I wrote a bit on Monday about Scott Walker’s appeal to the kind of conservatives who attended the Iowa Freedom Summit over the weekend. But since Walker’s now enjoying something of a boom, I expanded on my hypothesis in the weekly TPMCafe column, focusing on the Wisconsin governor’s implicit and sometimes explicit electability argument: he’s proven you can win in a blue state via confrontation rather than compromise. Indeed, while writing the column I remembered a 2013 Walker op-ed in the Wall Street Journal that told conservative readers exactly what they wanted to hear:
Polls show that about 11% of the people in Wisconsin today support both me and the president. There are probably no two people in public life who are more philosophically opposite—yet more than one in 10 approve of us both.
To make a conservative comeback, Republicans need to win these Obama-Walker voters and their equivalents across the country. In the Wisconsin recall election, we mobilized conservative voters by standing up for conservative principles against enormous pressure. But we also persuaded at least some of President Obama’s supporters to support us, too…
The way Republicans can win those in the middle is not by abandoning their principles. To the contrary, the courage to stand on principle is what these voters respect. The way to win the center is to lead.
That’s why those arguing that conservatives have to “moderate” their views if they want to appeal to the country are so wrong.
It’s hard to overestimate how seductive this pitch is to conservatives tired of being told by Jeb Bush and every MSM pundit in America that they need to clean up their act and reach out to new constituencies to win back the White House. So I think Walker starts this contest with a leg up, and just needs to keep showing he can give a fiery speech (and stay out of the hoosegow!).
Over at TNR today, Brian Beutler has a parallel but somewhat different take on Walker: in his big speech in Des Moines, he was one of the few speakers who did not bother to pay lip service to the GOP’s alleged new interest in inequality.
Just as it has dawned on the rest of the GOP field that Republicans should appropriate typically Democratic issues like income inequality and champion rather than disdain the 47 percent, here comes Walker to remind them that government dependency is a choice and that the playing field for all Americans is already level.

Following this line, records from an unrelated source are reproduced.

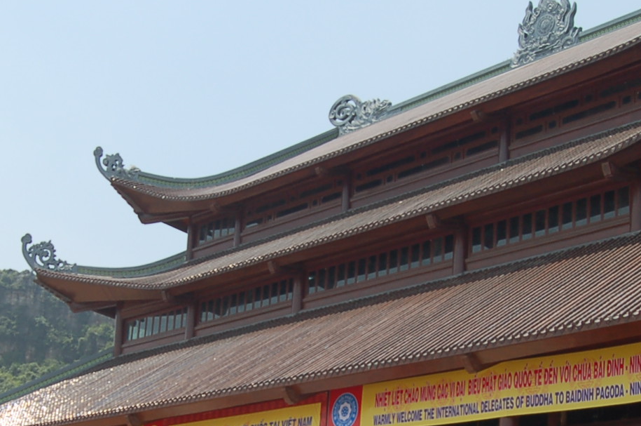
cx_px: 275
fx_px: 1249
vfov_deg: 19.1
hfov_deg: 28.8
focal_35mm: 70
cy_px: 344
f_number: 10
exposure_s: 1/250
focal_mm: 19
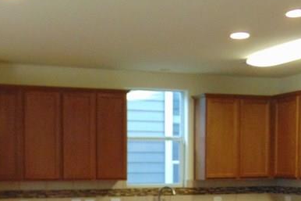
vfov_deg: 19.0
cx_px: 121
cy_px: 218
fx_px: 577
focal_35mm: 69
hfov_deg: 29.2
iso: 320
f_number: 3
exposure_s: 1/30
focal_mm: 4.5
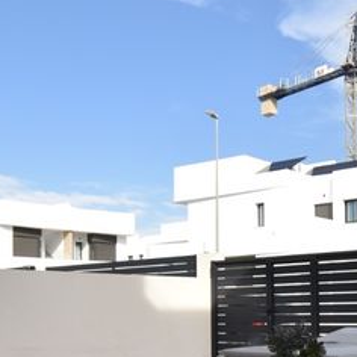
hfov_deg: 32.0
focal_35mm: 51
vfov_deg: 32.2
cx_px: 314
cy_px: 303
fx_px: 595
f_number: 5
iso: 200
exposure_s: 1/1000
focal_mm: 10
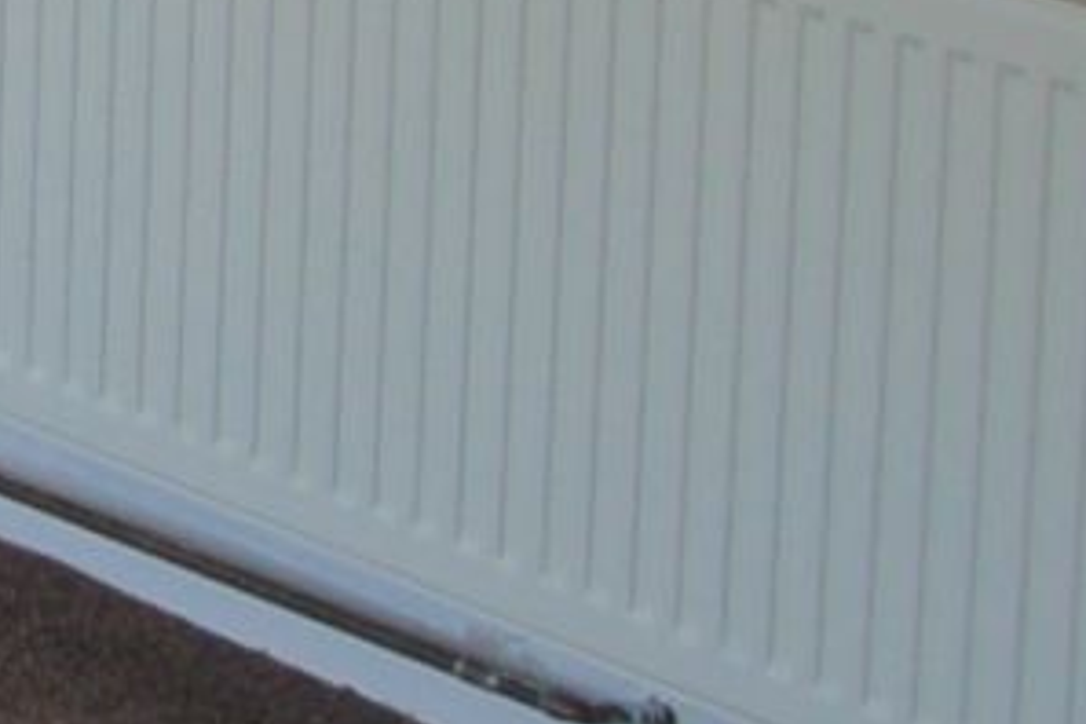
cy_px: -1165
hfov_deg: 9.0
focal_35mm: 186
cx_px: -2183
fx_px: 5611
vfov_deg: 6.9
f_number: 6.3
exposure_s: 1/160
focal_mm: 18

“In all the years I was in school, doesn’t matter whether it was in Plainfield or Delavan, here in Iowa or Wisconsin, there was never a time when I heard one of my classmates say to me, ‘Hey Scott, hey Scott, some day when I grow up I want to become dependent on the government’, right?” Walker observed near the end of his speech to knowing laughter. “In America the opportunity is equal for each and every one of us, but in America, the ultimate outcome is up to each and every one of us individually.”
I dunno. This all sounds like conservative boilerplate to me, not some conscious decision to ignore or deny inequality. I’m sure if someone puts lines in a Walker speech attacking Obama for inequality he’ll read them without missing a beat or noticing it contradicts earlier themes.
But there is something about Walker–not so much ideological fervor but sheer hammer-headed obstinacy–that makes one despair that a Republican Party, much less a (shudder) country under his leadership would be characterized by any fresh thinking. It’s hard to imagine him sitting down with the Reformicons and stretching his mind on the challenges of the twenty-first century. He’s still fighting the conservative wars of the 20th.
I had a friend down in Georgia who used to talk about this kind of Republican by saying: “They look at anything and all they want to know is whether they can eat it, f**k it, or put it to sleep.” I’d laugh without completely understanding what that meant, but I think she was saying they entirely lack imagination. Sounds like Scott Walker to me.